There are several other techniques that neural networks can use to help reduce overfitting:
- Learning rate schedules: Adjust the learning rate of a model between each iteration, usually using a higher learning rate early to prioritize learning general patterns before decreasing the rate later on to prioritize accuracy. This process reduces the chances of a model absorbing noise.
- Adam optimization algorithm: Customizes the learning rates of each parameter and comes with bias correction terms. This algorithm helps a neural network train efficiently and ignore noise in the data.
- Dropout: Involves randomly selecting neurons to temporarily drop out for an iteration during training. This forces a neural network to use all neurons when learning, so it doesn’t rely too much on specific neurons and become overfit as a result.
- Weight decay: Penalizes larger weights in a neural network, encouraging the network to use smaller weights. This prevents the model from becoming too complex and encourages it to learn from many connections, leading to generalized learning.
- Early stopping: Stops a neural network’s training when the network has reached peak performance with a specific data set and its performance has started to worsen. This ensures it learns generalizable patterns without picking up noise from the data.
Data Augmentation
Data augmentation refers to tweaking the sample data during each iteration of a machine learning model’s training. This leads the model to treat each version of the sample data as new or unfamiliar data. It then doesn’t learn too closely the exact details of a data set, instead learning general patterns it can apply to different data sets.
Feature Selection
Feature selection is the process of determining which features in the training data are the most important and then removing features that are repetitive or unimportant. This cuts down on the noise within a data set. Although this is similar to pruning, these two techniques are not the same. Feature selection focuses on the most important features while pruning emphasizes the most irrelevant features.
Frequently Asked Questions
What are bias and variance in machine learning?

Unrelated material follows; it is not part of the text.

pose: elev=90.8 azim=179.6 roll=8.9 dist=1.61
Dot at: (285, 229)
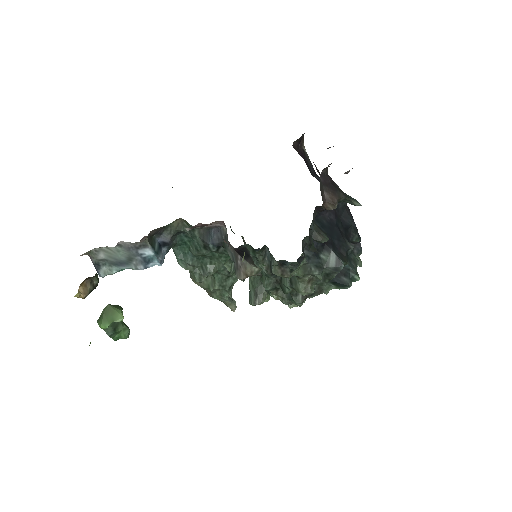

Bias is a metric that measures the extent to which model estimates deviate from the true answer in a systematic way. On the other hand, the variance is the amount of uncertainty (scatter) of the estimated values.
What is overfitting vs. underfitting?
Overfitting is when a machine learning model performs well with training data but performs poorly with test data. This is because it has memorized the details of specific data points instead of learning general patterns it can apply to new data. In contrast, underfitting is when a model performs poorly with both the training and test data. This results from the model being too simple to learn general patterns in the training data.
What causes overfitting of a machine learning model?
Overfitting in machine learning happens when the model attempts to capture all variability in the training data. This problem results in high errors in the validation data set and, later, during scoring and using the model.
What is an example of overfitting?
Consider a model being trained to identify images of buses. In a case of overfitting, the model may learn with near-perfect accuracy to identify images of buses within its training data. But when it’s exposed to new and unfamiliar data, the model struggles to identify images of buses. This is because it picked up noise in the training data and maybe even memorized specific images of buses, failing to understand general patterns it can use with different data sets.